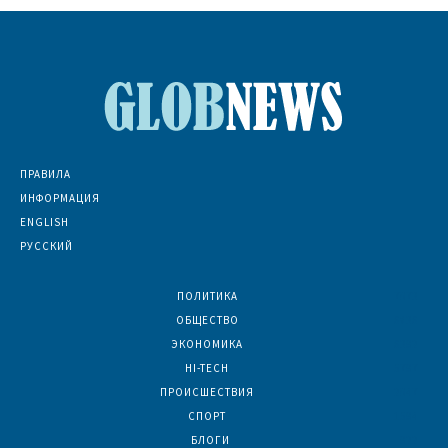
ПРАВИЛА
ИНФОРМАЦИЯ
ENGLISH
РУССКИЙ
ПОЛИТИКА
7073
ОБЩЕСТВО
6836
ЭКОНОМИКА
6392
HI-TECH
5797
ПРОИСШЕСТВИЯ
2047
СПОРТ
1594
БЛОГИ
922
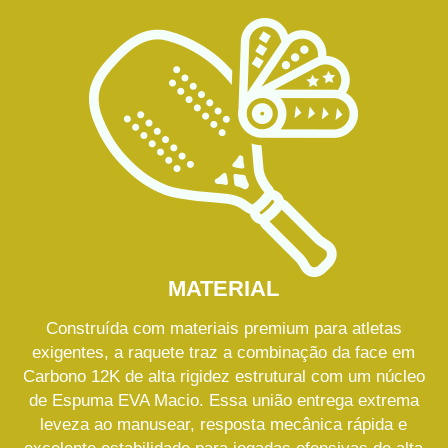
MATERIAL
Construída com materiais premium para atletas
exigentes, a raquete traz a combinação da face em
Carbono 12K de alta rigidez estrutural com um núcleo
de Espuma EVA Macio. Essa união entrega extrema
leveza ao manusear, resposta mecânica rápida e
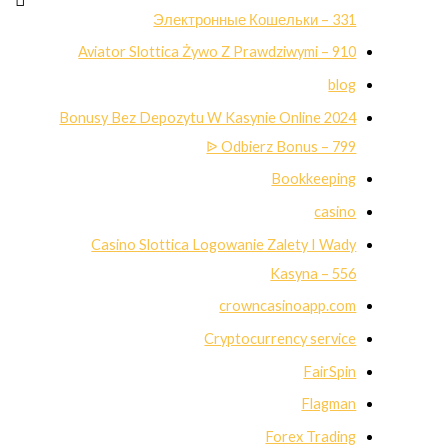
Электронные Кошельки – 331
Aviator Slottica Żywo Z Prawdziwymi – 910
blog
Bonusy Bez Depozytu W Kasynie Online 2024
ᐉ Odbierz Bonus – 799
Bookkeeping
casino
Casino Slottica Logowanie Zalety I Wady
Kasyna – 556
crowncasinoapp.com
Cryptocurrency service
FairSpin
Flagman
Forex Trading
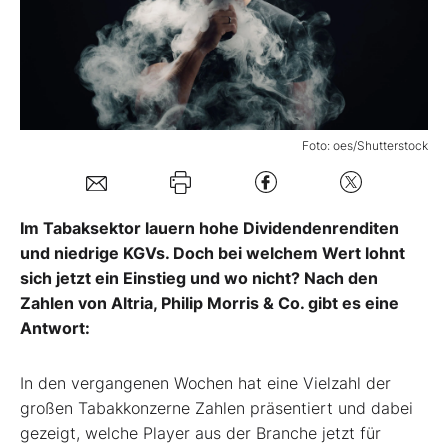
Mein B:O
Mein Konto
Foto: oes/Shutterstock
Folgen Sie uns
Im Tabaksektor lauern hohe Dividendenrenditen
Kontakt
und niedrige KGVs. Doch bei welchem Wert lohnt
sich jetzt ein Einstieg und wo nicht? Nach den
Zahlen von Altria, Philip Morris & Co. gibt es eine
Antwort:
In den vergangenen Wochen hat eine Vielzahl der
großen Tabakkonzerne Zahlen präsentiert und dabei
gezeigt, welche Player aus der Branche jetzt für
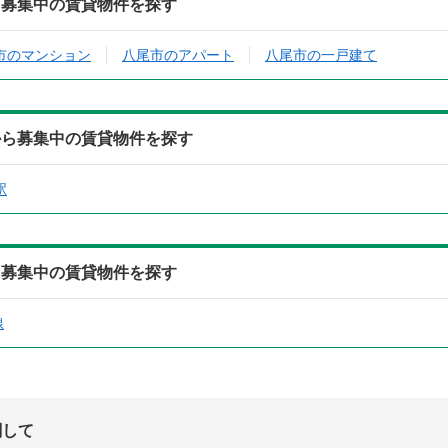
ら募集中の賃貸物件を探す
市のマンション
八尾市のアパート
八尾市の一戸建て
から募集中の賃貸物件を探す
駅
ら募集中の賃貸物件を探す
線
関して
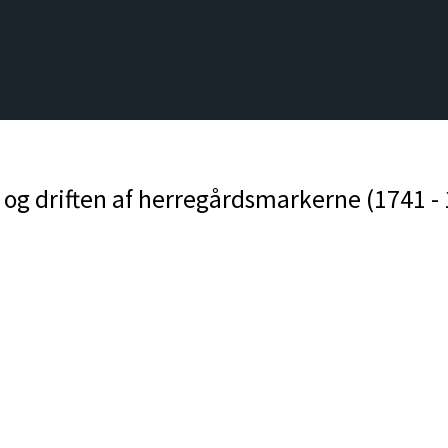
 og driften af herregårdsmarkerne (1741 -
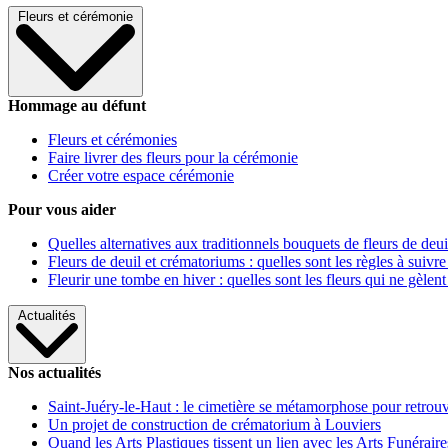
Fleurs et cérémonie
Hommage au défunt
Fleurs et cérémonies
Faire livrer des fleurs pour la cérémonie
Créer votre espace cérémonie
Pour vous aider
Quelles alternatives aux traditionnels bouquets de fleurs de deui
Fleurs de deuil et crématoriums : quelles sont les règles à suivre
Fleurir une tombe en hiver : quelles sont les fleurs qui ne gèlent
Actualités
Nos actualités
Saint-Juéry-le-Haut : le cimetière se métamorphose pour retrouv
Un projet de construction de crématorium à Louviers
Quand les Arts Plastiques tissent un lien avec les Arts Funéraire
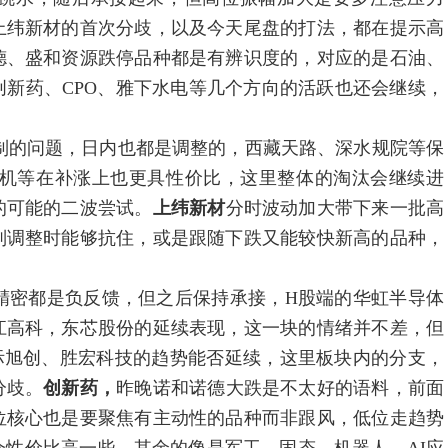
上纬新材的首次分歧，以及今天尾盘的打法，都在提示高
德、盛和资源跌停品种都是有辨识度的，对应的是石油、
新药、CPO、雅下水电等几个方向的活跃也还会继续，
受制的问题，日内也都是调整的，西藏天路、深水规院等保
路机等在补涨上也更具性价比，这里整体的淘汰会继续进
的可能的二波尝试。
上纬新材
分时波动加大带下来一批高
别调整时能够抗住，或是跟随下跌又能较快新高的品种，
精密都是负反馈，但之后保持承接，H股端的华虹半导体
江高科，东芯股份的延续表现，这一块的情绪并不差，但
中际旭创、胜宏科技的趋势能否延续，这里板块内的分支，
分歧。
创新药，
昨晚诺和诺德大跌是不太好的语料，前面
位核心也是要聚焦有主动性的品种而非跟风，低位走趋势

> _Exercise directions_:
List every line above that contains the string "sont". Case counts.

> _Written reply_:
Fleurs de deuil et crématoriums : quelles sont les règles à suivre
Fleurir une tombe en hiver : quelles sont les fleurs qui ne gèlent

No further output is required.